REQUEST:
Reproduce each of the rows below verbatim, leaving out the pictures.

DATA SUPPLIED:
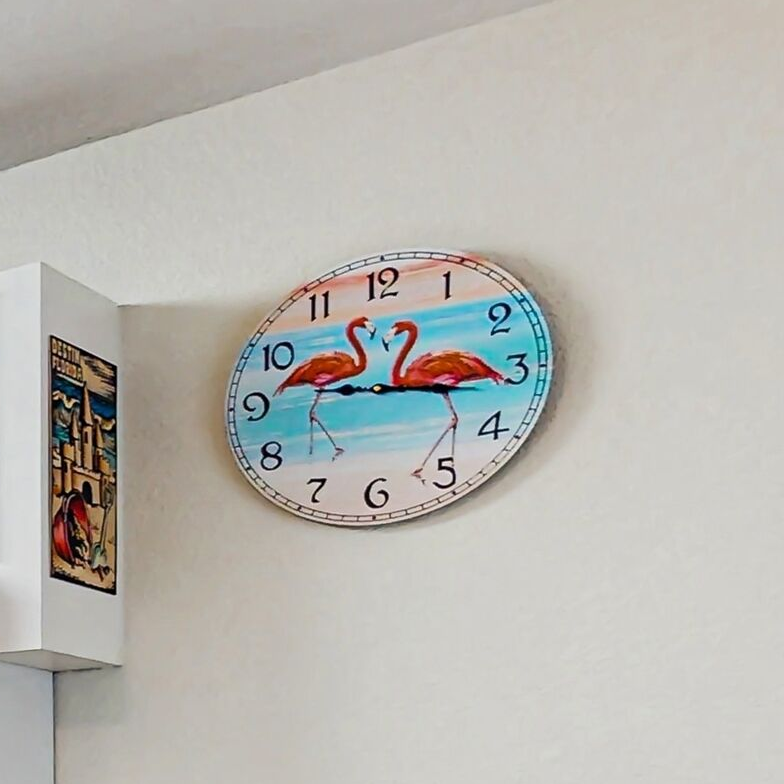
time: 9:16
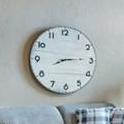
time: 8:14
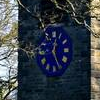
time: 12:25
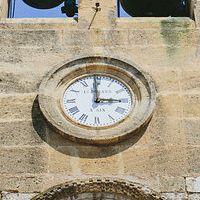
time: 2:59
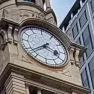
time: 3:38
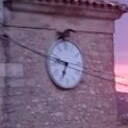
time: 6:47
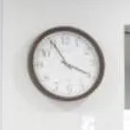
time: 3:55
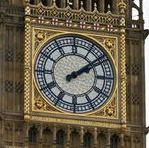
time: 2:08
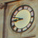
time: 8:47
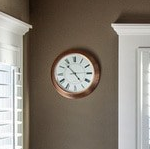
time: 4:52
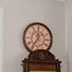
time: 11:35
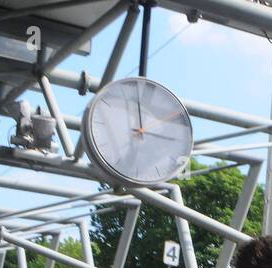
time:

PROBLEM SOLUTION:
time: 9:16
time: 8:14
time: 12:25
time: 2:59
time: 3:38
time: 6:47
time: 3:55
time: 2:08
time: 8:47
time: 4:52
time: 11:35
time:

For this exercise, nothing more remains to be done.